1943 Australian verse drama

The Golden Lover is a 1943 Australian verse drama by Douglas Stewart. It was based on an ancient Māori legend. Stewart was from New Zealand.

== Background ==
It won the ABC's Verse Drama competition. A number of plays from this competition were produced by the ABC: The Real Betrayal, by Isobel Andrews; We're Going Through, by T. Inglis Moore; It Has Happened Before, by Dorothy Blewett; Mined Gold, by Douglas Worrall Purnell; Succubus, by Catherine Duncan; The Unmapped Lands, by Elisabeth Lambert; Brief Apocalypse, by Kenneth Mackenzie; Fear, by Ruth Bedford; With Wings as Eagles, by Edmund Barclay and Joy Hollyer; Richard Bracken-Farmer, by Wolfe Fairbridge.

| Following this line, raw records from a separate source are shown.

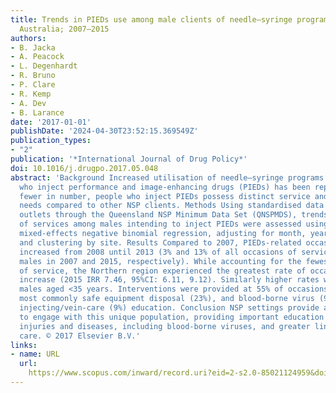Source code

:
 ```yaml
---
title: Trends in PIEDs use among male clients of needle–syringe programs in Queensland,
  Australia; 2007–2015
authors:
- B. Jacka
- A. Peacock
- L. Degenhardt
- R. Bruno
- P. Clare
- R. Kemp
- A. Dev
- B. Larance
date: '2017-01-01'
publishDate: '2024-04-30T23:52:15.369549Z'
publication_types:
- "2"
publication: '*International Journal of Drug Policy*'
doi: 10.1016/j.drugpo.2017.05.048
abstract: 'Background Increased utilisation of needle–syringe programs (NSP) by men
  who inject performance and image-enhancing drugs (PIEDs) has been reported. While
  fewer in number, people who inject PIEDs possess distinct service and knowledge
  needs compared to other NSP clients. Methods Using standardised data from 26 NSP
  outlets through the Queensland NSP Minimum Data Set (QNSPMDS), trends in occasions
  of services among males intending to inject PIEDs were assessed using multilevel
  mixed-effects negative binomial regression, adjusting for month, year, and age,
  and clustering by site. Results Compared to 2007, PIEDs-related occasions of service
  increased from 2008 until 2013 (3% and 13% of all occasions of service involving
  males in 2007 and 2015, respectively). While accounting for the fewest occasions
  of service, the Northern region experienced the greatest rate of occasion of service
  increase (2015 IRR 7.46, 95%CI: 6.11, 9.12). Similarly higher rates were seen among
  males aged <35 years. Interventions were provided at 55% of occasions of service;
  most commonly safe equipment disposal (23%), and blood-borne virus (9%) and safe
  injecting/vein-care (9%) education. Conclusion NSP settings provide an opportunity
  to engage with this unique population, providing important education on injection-related
  injuries and diseases, including blood-borne viruses, and greater linkage to primary
  care. © 2017 Elsevier B.V.'
links:
- name: URL
  url: 
    https://www.scopus.com/inward/record.uri?eid=2-s2.0-85021124959&doi=10.1016%2fj.drugpo.2017.05.048&partnerID=40&md5=5f27a7c9a62629f705872b2c61126b08
---
```

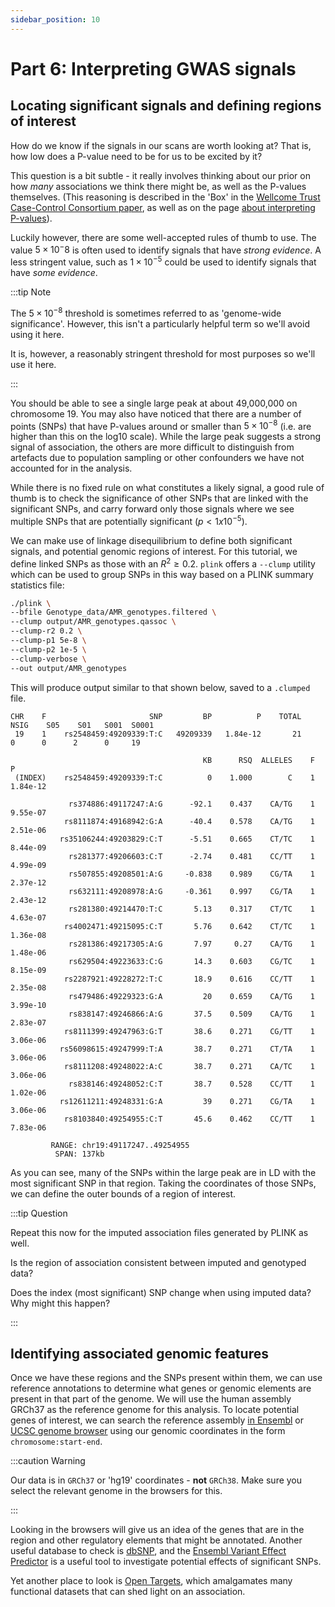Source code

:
 ```yaml
---
sidebar_position: 10
---
```


# Part 6: Interpreting GWAS signals

## Locating significant signals and defining regions of interest

How do we know if the signals in our scans are worth looking at?  That is, how low does a P-value need to be for us to
be excited by it?

This question is a bit subtle - it really involves thinking about our prior on how *many* associations we think there
might be, as well as the P-values themselves.  (This reasoning is described in the 'Box' in the [Wellcome Trust Case-Control Consortium paper](https://doi.org/10.1038/nature05911), as well as on the page [about interpreting P-values](../../statistical_modelling/regression_modelling/interpreting_p_values.md)).

Luckily however, there are some well-accepted rules of thumb to use. The value $5\times 10^-8$ is often used to identify
signals that have *strong evidence*. A less stringent value, such as $1\times 10^{-5}$ could be used to identify signals that have *some evidence*.

:::tip Note

The $5\times 10^{-8}$ threshold is sometimes referred to as 'genome-wide significance'.
However, this isn't a particularly helpful term so we'll avoid using it here.

It is, however, a reasonably stringent threshold for most purposes so we'll use it here.

:::

You should be able to see a single large peak at about 49,000,000 on chromosome 19. You may also have noticed that there
are a number of points (SNPs) that have P-values around or smaller than $5\times 10^{-8}$ (i.e. are higher than this on
the log10 scale).  While the large peak suggests a strong signal of association, the others are more difficult to
distinguish from artefacts due to population sampling or other confounders we have not accounted for in the analysis.

While there is no fixed rule on what constitutes a likely signal, a good rule of thumb is to check the significance of
other SNPs that are linked with the significant SNPs, and carry forward only those signals where we see multiple SNPs
that are potentially significant ($p < 1x10^{-5}$). 

We can make use of linkage disequilibrium to define both significant signals, and potential genomic regions of interest.
For this tutorial, we define linked SNPs as those with an $R^2 \geq 0.2$. `plink` offers a `--clump` utility which can be
used to group SNPs in this way based on a PLINK summary statistics file:

```sh
./plink \
--bfile Genotype_data/AMR_genotypes.filtered \
--clump output/AMR_genotypes.qassoc \
--clump-r2 0.2 \
--clump-p1 5e-8 \
--clump-p2 1e-5 \
--clump-verbose \
--out output/AMR_genotypes
```

This will produce output similar to that shown below, saved to a `.clumped` file.
```
CHR    F                       SNP         BP          P    TOTAL   NSIG    S05    S01   S001  S0001
 19    1    rs2548459:49209339:T:C   49209339   1.84e-12       21      0      0      2      0     19

                                           KB      RSQ  ALLELES    F            P
 (INDEX)    rs2548459:49209339:T:C          0    1.000        C    1     1.84e-12

             rs374886:49117247:A:G      -92.1    0.437    CA/TG    1     9.55e-07
            rs8111874:49168942:G:A      -40.4    0.578    CA/TG    1     2.51e-06
           rs35106244:49203829:C:T      -5.51    0.665    CT/TC    1     8.44e-09
             rs281377:49206603:C:T      -2.74    0.481    CC/TT    1     4.99e-09
             rs507855:49208501:A:G     -0.838    0.989    CG/TA    1     2.37e-12
             rs632111:49208978:A:G     -0.361    0.997    CG/TA    1     2.43e-12
             rs281380:49214470:T:C       5.13    0.317    CT/TC    1     4.63e-07
            rs4002471:49215095:C:T       5.76    0.642    CT/TC    1     1.36e-08
             rs281386:49217305:A:G       7.97     0.27    CA/TG    1     1.48e-06
             rs629504:49223633:C:G       14.3    0.603    CG/TC    1     8.15e-09
            rs2287921:49228272:T:C       18.9    0.616    CC/TT    1     2.35e-08
             rs479486:49229323:G:A         20    0.659    CA/TG    1     3.99e-10
             rs838147:49246866:A:G       37.5    0.509    CA/TG    1     2.83e-07
            rs8111399:49247963:G:T       38.6    0.271    CG/TT    1     3.06e-06
           rs56098615:49247999:T:A       38.7    0.271    CT/TA    1     3.06e-06
            rs8111208:49248022:A:C       38.7    0.271    CA/TC    1     3.06e-06
             rs838146:49248052:C:T       38.7    0.528    CC/TT    1     1.02e-06
           rs12611211:49248331:G:A         39    0.271    CG/TA    1     3.06e-06
            rs8103840:49254955:C:T       45.6    0.462    CC/TT    1     7.83e-06

         RANGE: chr19:49117247..49254955
          SPAN: 137kb
```

As you can see, many of the SNPs within the large peak are in LD with the most significant SNP in that region. Taking the coordinates of those SNPs, we can define the outer bounds of a region of interest. 

:::tip Question

Repeat this now for the imputed association files generated by PLINK as well.

Is the region of association consistent between imputed and genotyped data?

Does the index (most significant) SNP change when using imputed data? Why might this happen?

:::

## Identifying associated genomic features

Once we have these regions and the SNPs present within them, we can use reference annotations to determine what genes or
genomic elements are present in that part of the genome. We will use the human assembly GRCh37 as the reference genome
for this analysis. To locate potential genes of interest, we can search the reference assembly [in
Ensembl](http://www.ensembl.org/index.html) or [UCSC genome browser](https://genome.ucsc.edu) using our genomic
coordinates in the form `chromosome:start-end`.

:::caution Warning

Our data is in `GRCh37` or 'hg19' coordinates - **not** `GRCh38`.  Make sure you select the relevant genome in the
browsers for this.

:::

Looking in the browsers will give us an idea of the genes that are in the region and other regulatory elements that
might be annotated. Another useful database to check is [dbSNP](https://www.ncbi.nlm.nih.gov/snp/), and the [Ensembl
Variant Effect Predictor](https://www.ensembl.org/info/docs/tools/vep/index.html) is a useful tool to investigate
potential effects of significant SNPs. 

Yet another place to look is [Open Targets](https://genetics.opentargets.org/), which amalgamates many functional
datasets that can shed light on an association.

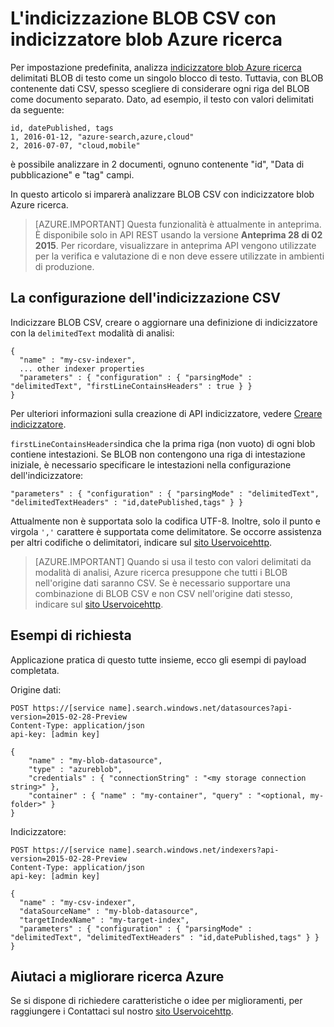 <properties
pageTitle="L'indicizzazione BLOB CSV con indicizzatore blob Azure ricerca | Microsoft Azure"
description="Informazioni su come indicizzare BLOB CSV con ricerca Azure"
services="search"
documentationCenter=""
authors="chaosrealm"
manager="pablocas"
editor="" />

<tags
ms.service="search"
ms.devlang="rest-api"
ms.workload="search" ms.topic="article"  
ms.tgt_pltfrm="na"
ms.date="07/12/2016"
ms.author="eugenesh" />

# <a name="indexing-csv-blobs-with-azure-search-blob-indexer"></a>L'indicizzazione BLOB CSV con indicizzatore blob Azure ricerca 

Per impostazione predefinita, analizza [indicizzatore blob Azure ricerca](search-howto-indexing-azure-blob-storage.md) delimitati BLOB di testo come un singolo blocco di testo. Tuttavia, con BLOB contenente dati CSV, spesso scegliere di considerare ogni riga del BLOB come documento separato. Dato, ad esempio, il testo con valori delimitati da seguente: 

    id, datePublished, tags
    1, 2016-01-12, "azure-search,azure,cloud" 
    2, 2016-07-07, "cloud,mobile" 

è possibile analizzare in 2 documenti, ognuno contenente "id", "Data di pubblicazione" e "tag" campi.

In questo articolo si imparerà analizzare BLOB CSV con indicizzatore blob Azure ricerca. 

> [AZURE.IMPORTANT] Questa funzionalità è attualmente in anteprima. È disponibile solo in API REST usando la versione **Anteprima 28 di 02 2015**. Per ricordare, visualizzare in anteprima API vengono utilizzate per la verifica e valutazione di e non deve essere utilizzate in ambienti di produzione. 

## <a name="setting-up-csv-indexing"></a>La configurazione dell'indicizzazione CSV

Indicizzare BLOB CSV, creare o aggiornare una definizione di indicizzatore con la `delimitedText` modalità di analisi:  

    {
      "name" : "my-csv-indexer",
      ... other indexer properties
      "parameters" : { "configuration" : { "parsingMode" : "delimitedText", "firstLineContainsHeaders" : true } }
    }

Per ulteriori informazioni sulla creazione di API indicizzatore, vedere [Creare indicizzatore](search-api-indexers-2015-02-28-preview.md#create-indexer).

`firstLineContainsHeaders`indica che la prima riga (non vuoto) di ogni blob contiene intestazioni.
Se BLOB non contengono una riga di intestazione iniziale, è necessario specificare le intestazioni nella configurazione dell'indicizzatore: 

    "parameters" : { "configuration" : { "parsingMode" : "delimitedText", "delimitedTextHeaders" : "id,datePublished,tags" } } 

Attualmente non è supportata solo la codifica UTF-8. Inoltre, solo il punto e virgola `','` carattere è supportata come delimitatore. Se occorre assistenza per altri codifiche o delimitatori, indicare sul [sito Uservoicehttp](https://feedback.azure.com/forums/263029-azure-search).

> [AZURE.IMPORTANT] Quando si usa il testo con valori delimitati da modalità di analisi, Azure ricerca presuppone che tutti i BLOB nell'origine dati saranno CSV. Se è necessario supportare una combinazione di BLOB CSV e non CSV nell'origine dati stesso, indicare sul [sito Uservoicehttp](https://feedback.azure.com/forums/263029-azure-search).

## <a name="request-examples"></a>Esempi di richiesta

Applicazione pratica di questo tutte insieme, ecco gli esempi di payload completata. 

Origine dati: 

    POST https://[service name].search.windows.net/datasources?api-version=2015-02-28-Preview
    Content-Type: application/json
    api-key: [admin key]

    {
        "name" : "my-blob-datasource",
        "type" : "azureblob",
        "credentials" : { "connectionString" : "<my storage connection string>" },
        "container" : { "name" : "my-container", "query" : "<optional, my-folder>" }
    }   

Indicizzatore:

    POST https://[service name].search.windows.net/indexers?api-version=2015-02-28-Preview
    Content-Type: application/json
    api-key: [admin key]

    {
      "name" : "my-csv-indexer",
      "dataSourceName" : "my-blob-datasource",
      "targetIndexName" : "my-target-index",
      "parameters" : { "configuration" : { "parsingMode" : "delimitedText", "delimitedTextHeaders" : "id,datePublished,tags" } }
    }

## <a name="help-us-make-azure-search-better"></a>Aiutaci a migliorare ricerca Azure

Se si dispone di richiedere caratteristiche o idee per miglioramenti, per raggiungere i Contattaci sul nostro [sito Uservoicehttp](https://feedback.azure.com/forums/263029-azure-search/).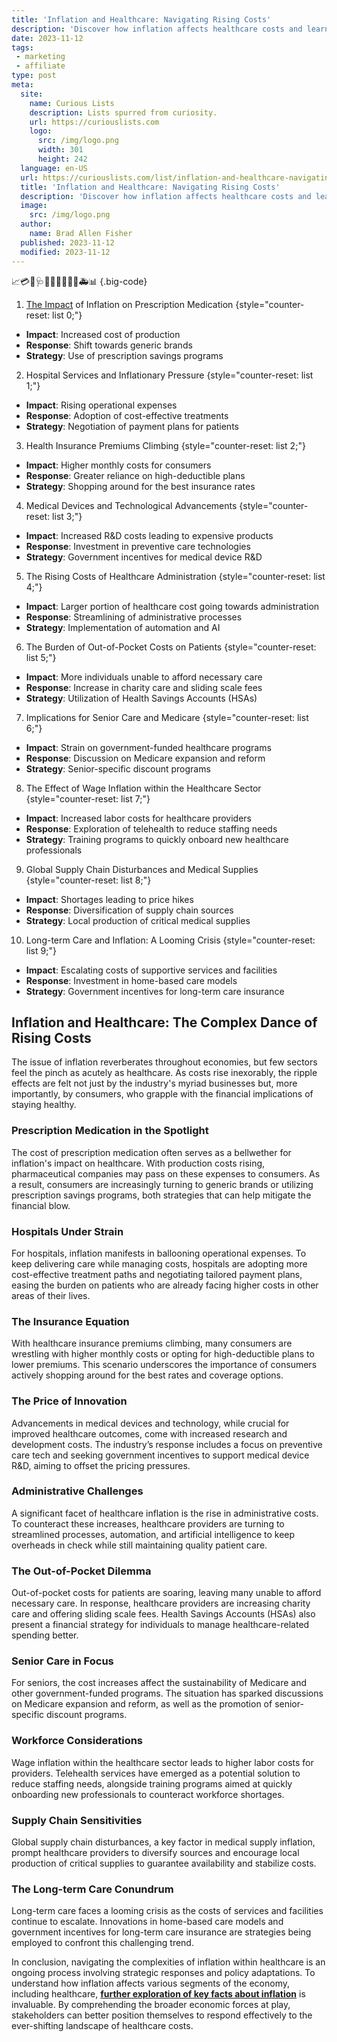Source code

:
 ```yaml
---
title: 'Inflation and Healthcare: Navigating Rising Costs'
description: 'Discover how inflation affects healthcare costs and learn strategies to navigate rising expenses. Stay informed and curious about managing healthcare expenses.'
date: 2023-11-12
tags:
 - marketing
 - affiliate
type: post
meta:
  site:
    name: Curious Lists
    description: Lists spurred from curiosity.
    url: https://curiouslists.com
    logo:
      src: /img/logo.png
      width: 301
      height: 242
  language: en-US
  url: https://curiouslists.com/list/inflation-and-healthcare-navigating-rising-costs
  title: 'Inflation and Healthcare: Navigating Rising Costs'
  description: 'Discover how inflation affects healthcare costs and learn strategies to navigate rising expenses. Stay informed and curious about managing healthcare expenses.'
  image:
    src: /img/logo.png
  author:
    name: Brad Allen Fisher
  published: 2023-11-12
  modified: 2023-11-12
---
```



📈💳🏥🩺💉💊👨‍⚕️👩‍⚕️🚑📊 {.big-code}

1. [The   Impact](https://curiouslists.com/list/coping-with-inflation-budgeting-tips-for-families) of Inflation on Prescription Medication {style="counter-reset: list 0;"}
  - **Impact**: Increased cost of production
  - **Response**: Shift towards generic brands
  - **Strategy**: Use of prescription savings programs

2. Hospital Services and Inflationary Pressure {style="counter-reset: list 1;"}
  - **Impact**: Rising operational expenses
  - **Response**: Adoption of cost-effective treatments
  - **Strategy**: Negotiation of payment plans for patients

3. Health Insurance Premiums Climbing {style="counter-reset: list 2;"}
  - **Impact**: Higher monthly costs for consumers
  - **Response**: Greater reliance on high-deductible plans
  - **Strategy**: Shopping around for the best insurance rates

4. Medical Devices and Technological Advancements {style="counter-reset: list 3;"}
  - **Impact**: Increased R&D costs leading to expensive products
  - **Response**: Investment in preventive care technologies
  - **Strategy**: Government incentives for medical device R&D

5. The Rising Costs of Healthcare Administration {style="counter-reset: list 4;"}
  - **Impact**: Larger portion of healthcare cost going towards administration
  - **Response**: Streamlining of administrative processes
  - **Strategy**: Implementation of automation and AI

6. The Burden of Out-of-Pocket Costs on Patients {style="counter-reset: list 5;"}
  - **Impact**: More individuals unable to afford necessary care
  - **Response**: Increase in charity care and sliding scale fees
  - **Strategy**: Utilization of Health Savings Accounts (HSAs)

7. Implications for Senior Care and Medicare {style="counter-reset: list 6;"}
  - **Impact**: Strain on government-funded healthcare programs
  - **Response**: Discussion on Medicare expansion and reform
  - **Strategy**: Senior-specific discount programs

8. The Effect of Wage Inflation within the Healthcare Sector {style="counter-reset: list 7;"}
  - **Impact**: Increased labor costs for healthcare providers
  - **Response**: Exploration of telehealth to reduce staffing needs
  - **Strategy**: Training programs to quickly onboard new healthcare professionals

9. Global Supply Chain Disturbances and Medical Supplies {style="counter-reset: list 8;"}
  - **Impact**: Shortages leading to price hikes
  - **Response**: Diversification of supply chain sources
  - **Strategy**: Local production of critical medical supplies

10. Long-term Care and Inflation: A Looming Crisis {style="counter-reset: list 9;"}
  - **Impact**: Escalating costs of supportive services and facilities
  - **Response**: Investment in home-based care models
  - **Strategy**: Government incentives for long-term care insurance


## Inflation and Healthcare: The Complex Dance of Rising Costs

The issue of inflation reverberates throughout economies, but few sectors feel the pinch as acutely as healthcare. As costs rise inexorably, the ripple effects are felt not just by the industry's myriad businesses but, more importantly, by consumers, who grapple with the financial implications of staying healthy. 

### Prescription Medication in the Spotlight

The cost of prescription medication often serves as a bellwether for inflation's impact on healthcare. With production costs rising, pharmaceutical companies may pass on these expenses to consumers. As a result, consumers are increasingly turning to generic brands or utilizing prescription savings programs, both strategies that can help mitigate the financial blow.

### Hospitals Under Strain

For hospitals, inflation manifests in ballooning operational expenses. To keep delivering care while managing costs, hospitals are adopting more cost-effective treatment paths and negotiating tailored payment plans, easing the burden on patients who are already facing higher costs in other areas of their lives.

### The Insurance Equation

With healthcare insurance premiums climbing, many consumers are wrestling with higher monthly costs or opting for high-deductible plans to lower premiums. This scenario underscores the importance of consumers actively shopping around for the best rates and coverage options.

### The Price of Innovation

Advancements in medical devices and technology, while crucial for improved healthcare outcomes, come with increased research and development costs. The industry’s response includes a focus on preventive care tech and seeking government incentives to support medical device R&D, aiming to offset the pricing pressures.

### Administrative Challenges

A significant facet of healthcare inflation is the rise in administrative costs. To counteract these increases, healthcare providers are turning to streamlined processes, automation, and artificial intelligence to keep overheads in check while still maintaining quality patient care.

### The Out-of-Pocket Dilemma

Out-of-pocket costs for patients are soaring, leaving many unable to afford necessary care. In response, healthcare providers are increasing charity care and offering sliding scale fees. Health Savings Accounts (HSAs) also present a financial strategy for individuals to manage healthcare-related spending better.

### Senior Care in Focus

For seniors, the cost increases affect the sustainability of Medicare and other government-funded programs. The situation has sparked discussions on Medicare expansion and reform, as well as the promotion of senior-specific discount programs.

### Workforce Considerations

Wage inflation within the healthcare sector leads to higher labor costs for providers. Telehealth services have emerged as a potential solution to reduce staffing needs, alongside training programs aimed at quickly onboarding new professionals to counteract workforce shortages.

### Supply Chain Sensitivities

Global supply chain disturbances, a key factor in medical supply inflation, prompt healthcare providers to diversify sources and encourage local production of critical supplies to guarantee availability and stabilize costs.

### The Long-term Care Conundrum

Long-term care faces a looming crisis as the costs of services and facilities continue to escalate. Innovations in home-based care models and government incentives for long-term care insurance are strategies being employed to confront this challenging trend.

In conclusion, navigating the complexities of inflation within healthcare is an ongoing process involving strategic responses and policy adaptations. To understand how inflation affects various segments of the economy, including healthcare, **[further exploration of key facts about inflation](https://curiouslists.com/list/10-key-facts-everyone-should-know-about-inflation)** is invaluable. By comprehending the broader economic forces at play, stakeholders can better position themselves to respond effectively to the ever-shifting landscape of healthcare costs.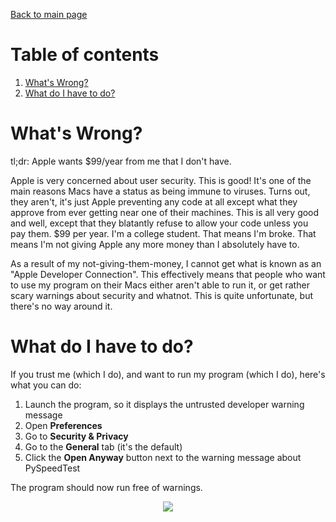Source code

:[Back to main page](index.html)

# Table of contents
1. [What's Wrong?](#whats-wrong)
2. [What do I have to do?](#what-do-i-have-to-do)

# What's Wrong?

tl;dr: Apple wants $99/year from me that I don't have.

Apple is very concerned about user security.  This is good!  It's one of the main reasons Macs have a status as being immune to viruses.  Turns out, they aren't, it's just Apple preventing any code at all except what they approve from ever getting near one of their machines.  This is all very good and well, except that they blatantly refuse to allow your code unless you pay them.  $99 per year.  I'm a college student.  That means I'm broke.  That means I'm not giving Apple any more money than I absolutely have to.

As a result of my not-giving-them-money, I cannot get what is known as an "Apple Developer Connection".  This effectively means that people who want to use my program on their Macs either aren't able to run it, or get rather scary warnings about security and whatnot.  This is quite unfortunate, but there's no way around it.

# What do I have to do?

If you trust me (which I do), and want to run my program (which I do), here's what you can do:

1. Launch the program, so it displays the untrusted developer warning message
2. Open **Preferences**
3. Go to **Security & Privacy**
4. Go to the **General** tab (it's the default)
5. Click the **Open Anyway** button next to the warning message about PySpeedTest

The program should now run free of warnings.

<div style="text-align:center">
    <img src ="https://github.com/mishaturnbull/PySpeedTest/raw/master/docs/security_privacy.png" />
</div>
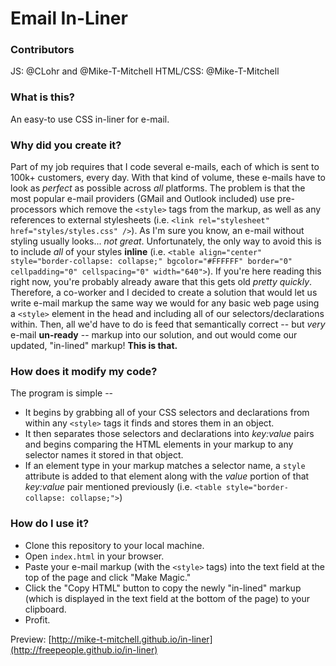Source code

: # Email In-Liner
### Contributors
JS: @CLohr and @Mike-T-Mitchell
HTML/CSS: @Mike-T-Mitchell
 
 
### What is this?
An easy-to use CSS in-liner for e-mail.
 
### Why did you create it?
Part of my job requires that I code several e-mails, each of which is sent to 100k+ customers, every day. With that kind of volume, these e-mails have to look as _perfect_ as possible across _all_ platforms. The problem is that the most popular e-mail providers (GMail and Outlook included) use pre-processors which remove the `<style>` tags from the markup, as well as any references to external stylesheets (i.e. `<link rel="stylesheet" href="styles/styles.css" />`). As I'm sure you know, an e-mail without styling usually looks... _not great_. Unfortunately, the only way to avoid this is to include _all_ of your styles **inline** (i.e. `<table align="center" style="border-collapse: collapse;" bgcolor="#FFFFFF" border="0" cellpadding="0" cellspacing="0" width="640">`). If you're here reading this right now, you're probably already aware that this gets old _pretty quickly_. Therefore, a co-worker and I decided to create a solution that would let us write e-mail markup the same way we would for any basic web page using a `<style>` element in the head and including all of our selectors/declarations within. Then, all we'd have to do is feed that semantically correct -- but _very_ e-mail **un-ready** -- markup into our solution, and out would come our updated, "in-lined" markup! **This is that.**
 
### How does it modify my code?
The program is simple --
 
* It begins by grabbing all of your CSS selectors and declarations from within any `<style>` tags it finds and stores them in an object.
* It then separates those selectors and declarations into _key:value_ pairs and begins comparing the HTML elements in your markup to any selector names it stored in that object.
* If an element type in your markup matches a selector name, a `style` attribute is added to that element along with the _value_ portion of that _key:value_ pair mentioned previously (i.e. `<table style="border-collapse: collapse;">`)
 
### How do I use it?
* Clone this repository to your local machine. 
* Open `index.html` in your browser.
* Paste your e-mail markup (with the `<style>` tags) into the text field at the top of the page and click "Make Magic."
* Click the "Copy HTML" button to copy the newly "in-lined" markup (which is displayed in the text field at the bottom of the page) to your clipboard.
* Profit.
 
Preview: [http://mike-t-mitchell.github.io/in-liner](http://freepeople.github.io/in-liner)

The play was published in a collection of Stewart's works in 1945. Reviewing this, Leslie Rees called the play:
A comedy of Māori life, faithful in its simple setting, while psychologically it is as sophisticated as a town piece by Congreve. It is the story of an ill-married girl and her dream lover, a man of the patu paiarehe, “tall as a tree,” and of her choice between drab reality and glamorous escape. Its moods vary from boisterous belly-laughter to passionate or lyric love-making. The printed text is much longer than that broadcast—perhaps too long, although the eye is less irritated by repetition than the ear. Like the other work, this one has classic quality, the verse rising from the colloquial to the enchanted, full of lovely things. Romantic in mental colouring, Stewart finds themes in historical subjects, but to their dramatic illustration he brings nostalgic overtones and understanding, lent from his own rich sense of the beauty and ardour of life, not borrowed from a literary heritage. Hence he is an original.
The play was produced by the ABC in 1943, 1948 and 1957.